Cryptosporidiosis

What is Cryptosporidiosis?
Cryptosporidiosis, often called "crypto," is a disease caused by a one-celled parasite. Crypto is so small that over 10,000 of them would fit on the period at the end of this sentence.

What are the symptoms?
Symptoms are not always present with crypto, but may include watery diarrhea, stomach cramps, an upset stomach, or a slight fever. In some cases, persons infected with crypto can have severe diarrhea and lose weight. The first symptoms may appear two to ten days after a person becomes infected.

How does is affect you if your immune system is severely weakened?
In people with AIDS and weakened immune systems, crypto can be serious, long-lasting and sometimes fatal. If your CD4 cell count is below 200, crypto is more likely to cause diarrhea and other symptoms for a long time. If your CD4 count is above 200, your illness may not last more than 1 to 3 weeks, however, you could still carry the infection, which means that the crypto parasites are living in your intestines, but are not causing illness. If your CD4 count later drops below 200, your symptoms may reappear.

How is it spread?
Crypto is generally spread via the "fecal-oral" route, which occurs when pathogens in fecal particles pass from one host are introduced into the oral cavity of another host.Drinking contaminated water or eating contaminated food can also give you crypto.

Who is at risk of becoming ill with Crypto?

Cryptosporidiosis can cause mild disease in healthy adults, serious disease in the elderly, very severe disease in infants, and fatal disease in immunocompromised (HIV/AIDS), or immunosuppressed (cancer chemotherapy or organ transplant) patients.

Can it be treated?
Yes, but no drug has been found yet to cure it.

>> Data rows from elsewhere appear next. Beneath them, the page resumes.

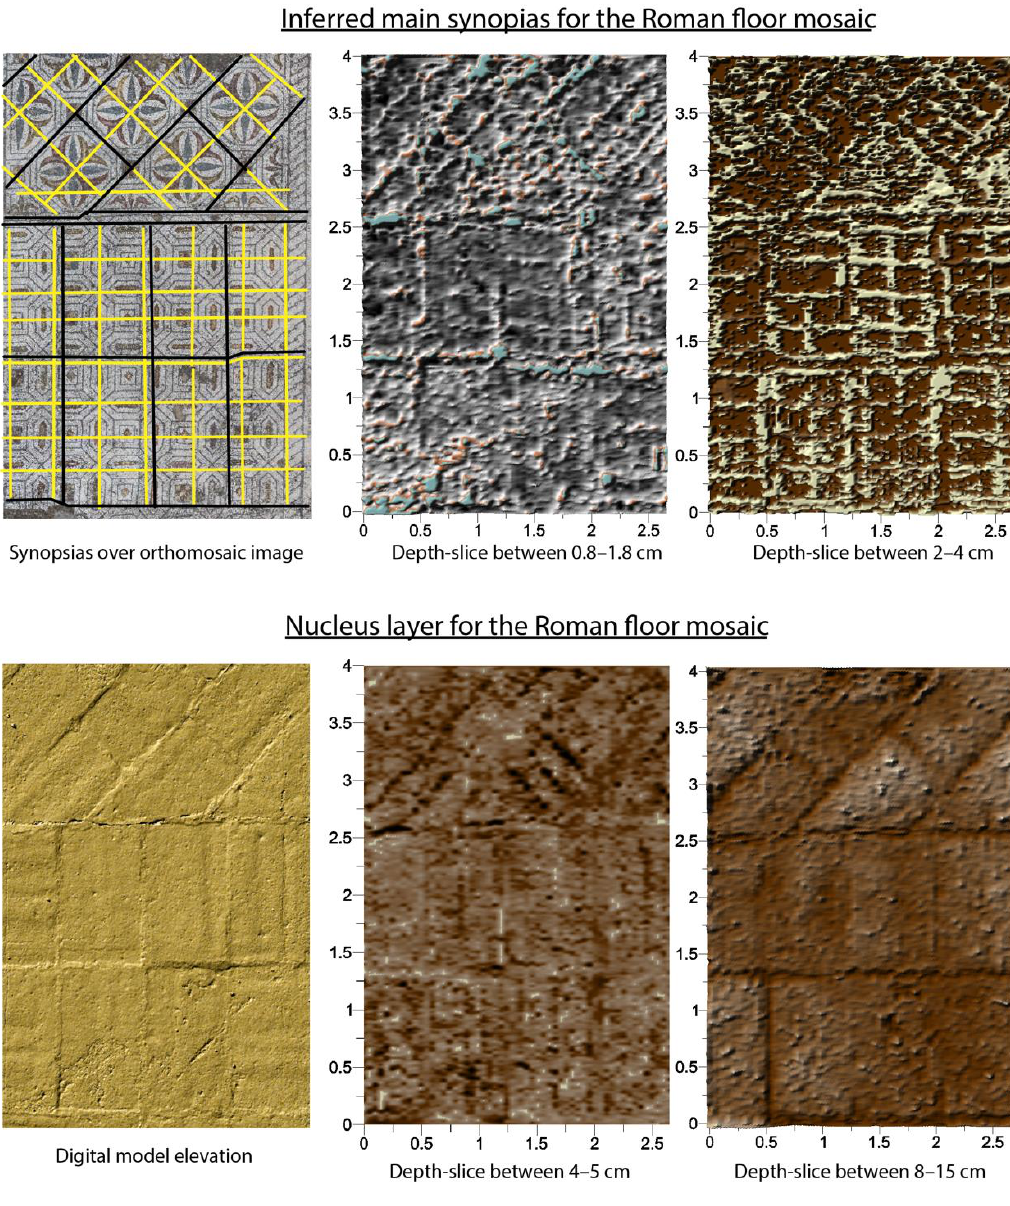
Figure 12. Upper images are the orthophoto (left) and two horizontal depth slices in the 3D-GPR model. Through the reflectors, we can infer the main sinopia of the Roman floor mosaic that is placed over the orthomosaic image (see discussion). Lower images are the digital surface model (DSM, left) and two horizontal depth slices cutting the nucleus: The first one is near the top of the nucleus, and the second integrates 7 cm of the nucleus body. Finally, the reflectivity correlates very well with the DSM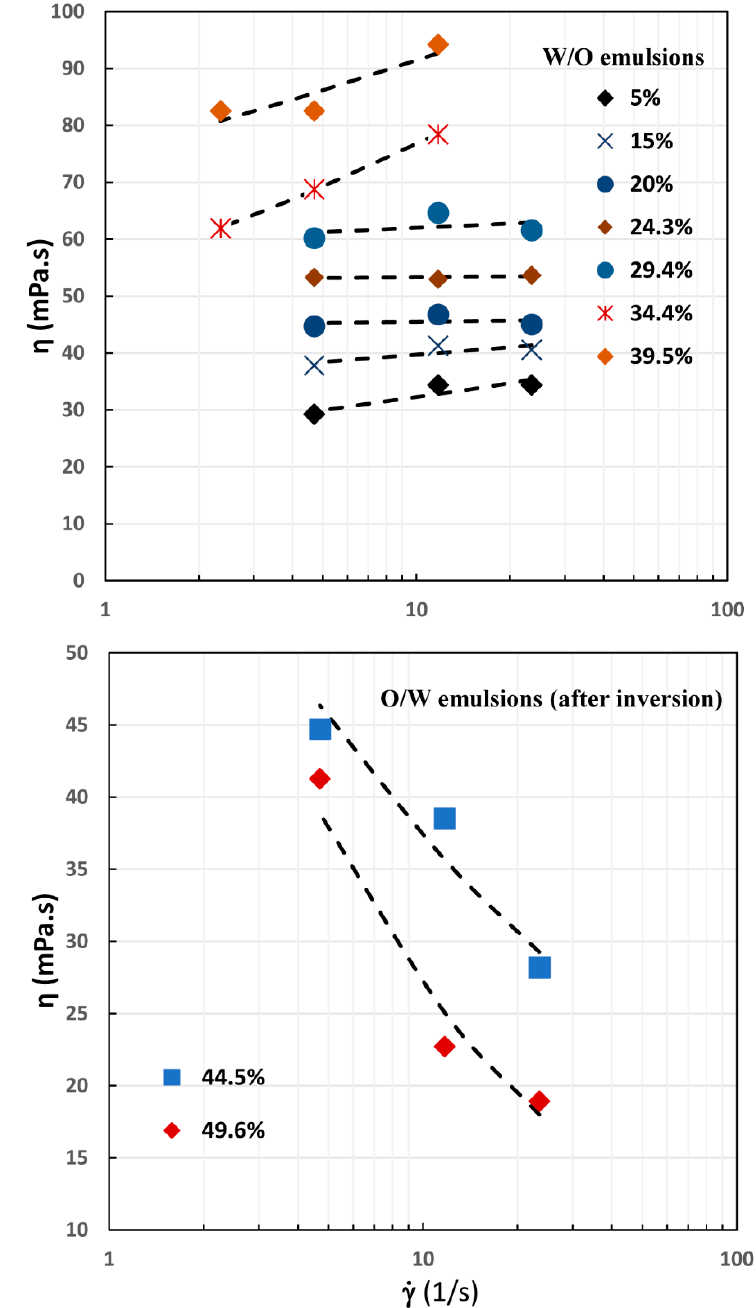
Figure 4. Flow behavior of emulsions with SNP concentration of 0.25% wt. in the aqueous phase. The dashed lines are shown as a guide to the eye. The percent concentrations indicated on the figure are volume percent of aqueous phase.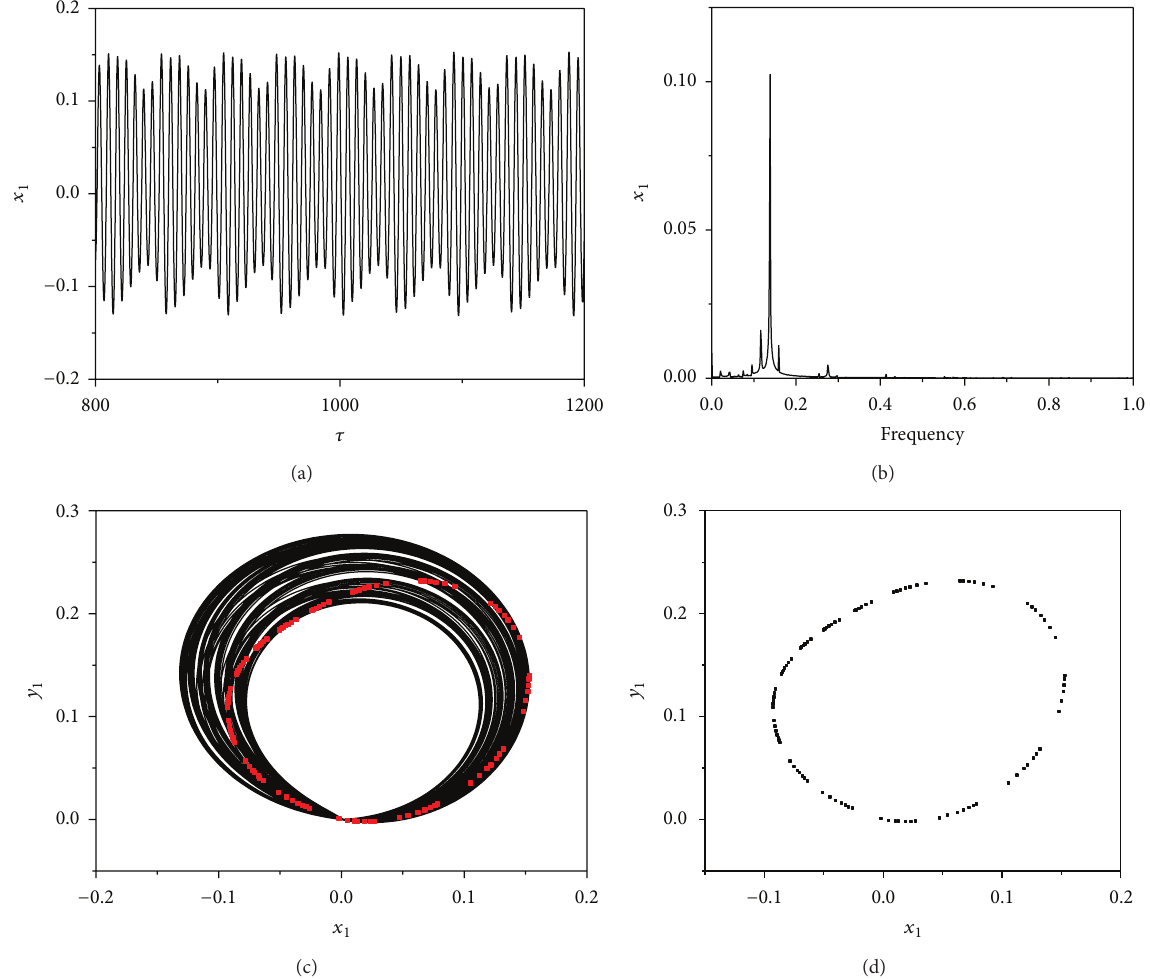
Figure 6: See 𝜔 = 0.78 . (a) Displacement response; (b) frequency spectrum; (c) rotor orbit; (d) Poincar´e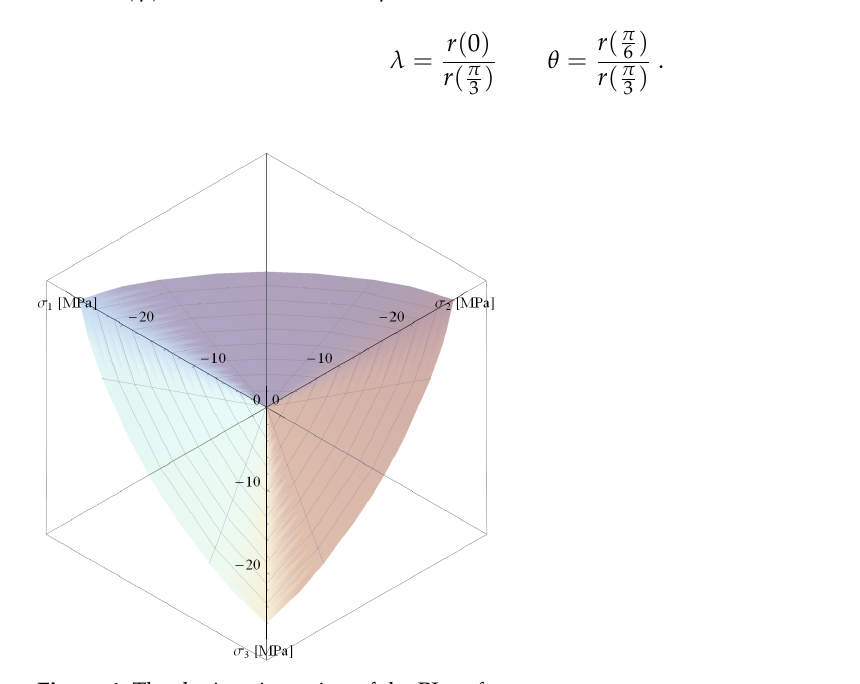
Figure 4. The deviatoric section of the PJ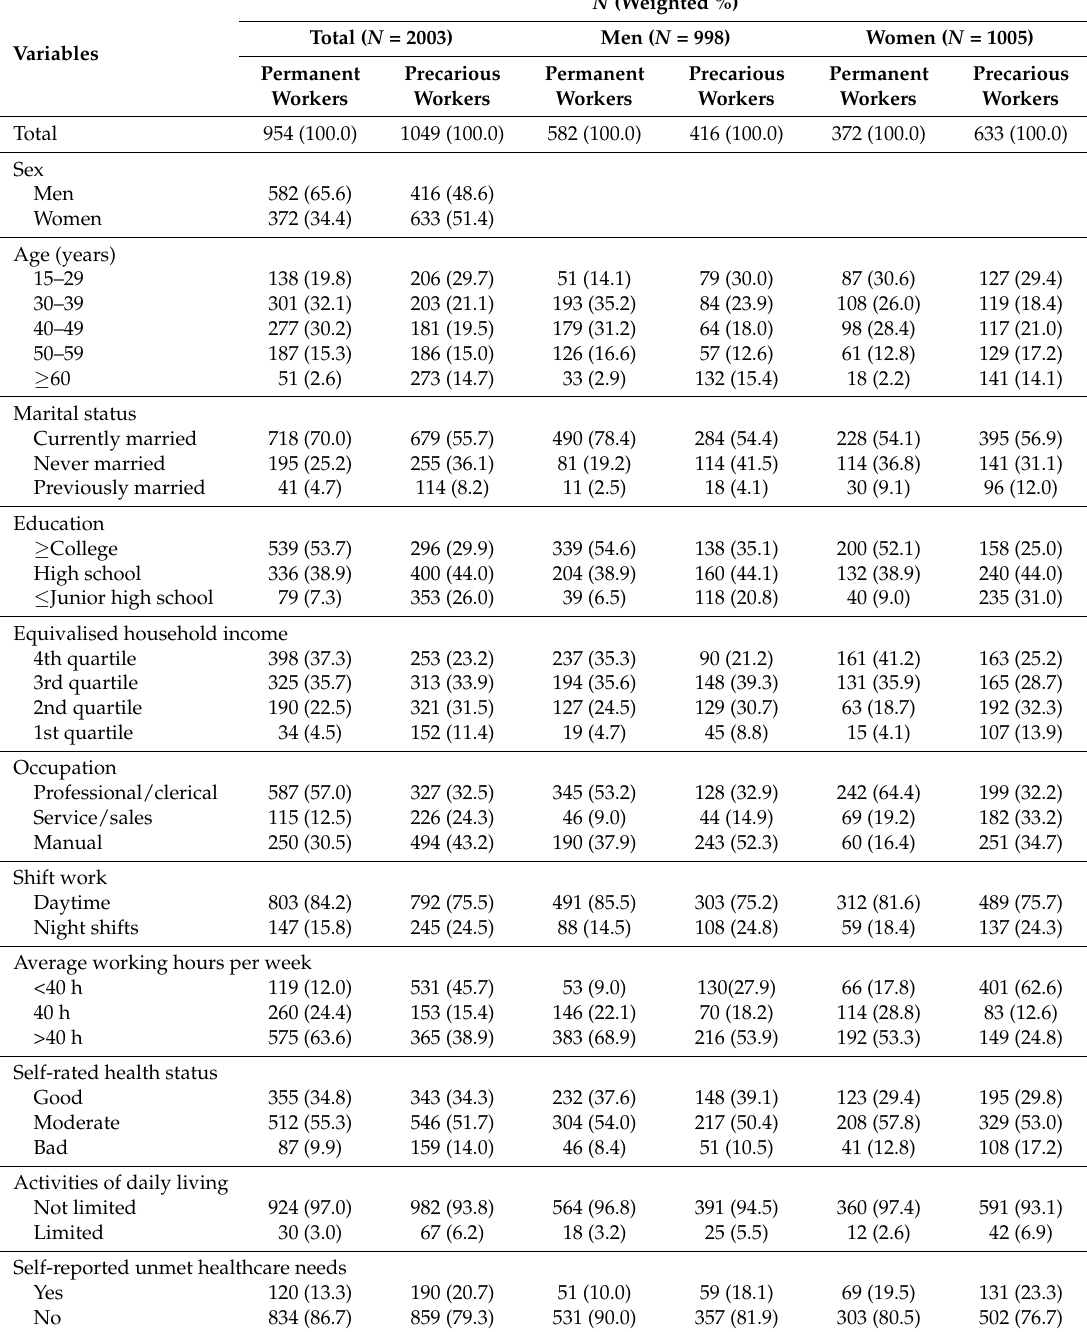
Table 1. Characteristics of study subjects by sex and employment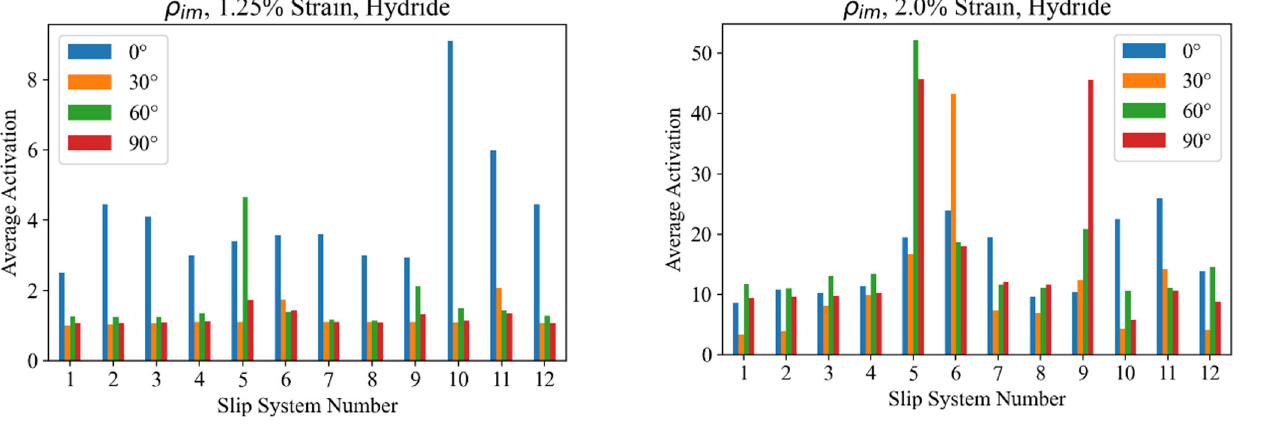
Fig. 23 Average immobile slip system activation for hydride material (fcc) at 1.25% nominal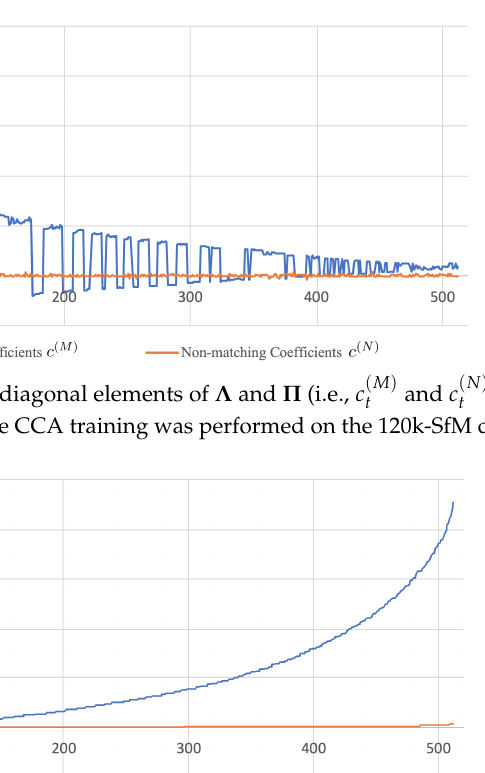
( M ) ( N ) and ˜ c , where t ∈ { 1,2, . . . ,512 } ) t t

Some drugs may reduce the symptoms.

How can I protect myself from Crypto?
  • Wash your hands - Washing your hands often with soap and water is probably the single most important step you can take to prevent crypto and other illnesses. Take the Hand Washing Quiz
  • Avoid swallowing water when swimming in lakes, rivers, or pools, and when using hot tubs. Several outbreaks of crypto have been traced to swallowing contaminated water while swimming. Crypto is not killed by the amount of chlorine normally used in swimming pools and water parks. Crypto also can remain alive in salt water for several days, so swimming in polluted ocean water may also be unsafe.
  • Wash and/or cook your food - Fresh vegetables and fruits may be contaminated with crypto. Wash all uncooked vegetables and fruit. Do not eat or drink unpasteurized milk or dairy products. Cooking kills crypto.
  • Avoid touching farm animals - If you touch a farm animal, particularly a calf, lamb, or other young animal, such as a petting zoo or a farm, wash your hands well with soap and water before preparing food or putting anything in your mouth. Do not touch the stool of any animal. After you visit a farm or other area, clean your shoes while wearing gloves. Wash your hands after taking off the gloves.
  • Avoid touching the stool of pets - Someone who is not HIV infected should clean litter boxes or cages. If you must clean up after a pet, use disposable gloves. Wash your hands afterwards. The risk of getting crypto is greatest from pets that are less than 6 months old, animals that have diarrhea, and stray animals. Older animals can also have crypto, but they are less likely to have it than younger animals. If you get a puppy or kitten that is less than 6 months old, have the animal tested for crypto before bringing it home. If any pet gets diarrhea, have it tested for crypto.
  • Practice safe sex - Infected people may have crypto on their skin in the anal and genital areas, including the thighs and buttocks. However, since you cannot tell if someone has crypto, you may want to avoid any sexual practices which may result in fecal-oral transmission. Always wash your hands well after touching any part of your partner's body which might be contaminated.
  • Drink safe water
    • Crypto cysts have never been found in finished water from any public water supply in Chester County.
    • Approximately half the residents of Chester County get their water from individual wells. While these, too, are generally safe from Crypto contamination, they are never really tested for it unless the homeowner has that done at their own expense.